▶ [WHAT YOU WILL DO] Using the data below, copy every line that contains the word "Hertogenbosch".

────────────────────

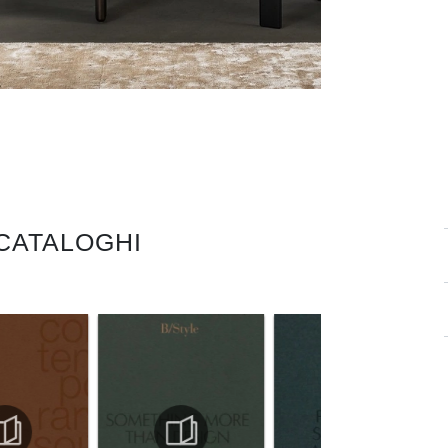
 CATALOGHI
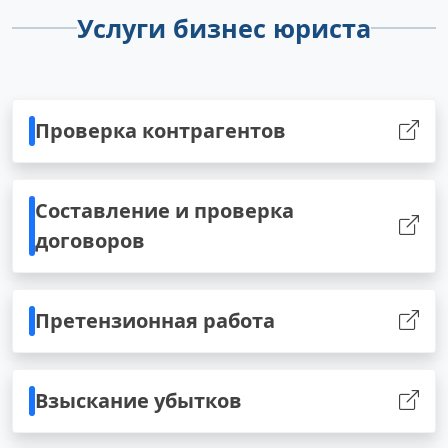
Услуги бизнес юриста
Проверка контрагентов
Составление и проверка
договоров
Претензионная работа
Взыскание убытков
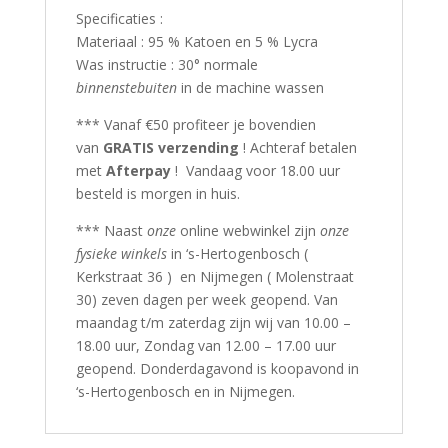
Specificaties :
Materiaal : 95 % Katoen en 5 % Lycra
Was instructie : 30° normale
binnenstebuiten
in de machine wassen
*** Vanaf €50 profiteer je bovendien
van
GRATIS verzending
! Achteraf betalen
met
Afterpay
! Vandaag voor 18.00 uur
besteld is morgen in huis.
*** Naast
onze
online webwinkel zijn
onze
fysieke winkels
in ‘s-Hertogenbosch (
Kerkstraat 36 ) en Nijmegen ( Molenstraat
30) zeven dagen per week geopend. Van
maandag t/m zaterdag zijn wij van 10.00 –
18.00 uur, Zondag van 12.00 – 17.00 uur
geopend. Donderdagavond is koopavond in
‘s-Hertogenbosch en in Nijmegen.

────────────────────

▶ [WORKED SOLUTION]
in ‘s-Hertogenbosch (
‘s-Hertogenbosch en in Nijmegen.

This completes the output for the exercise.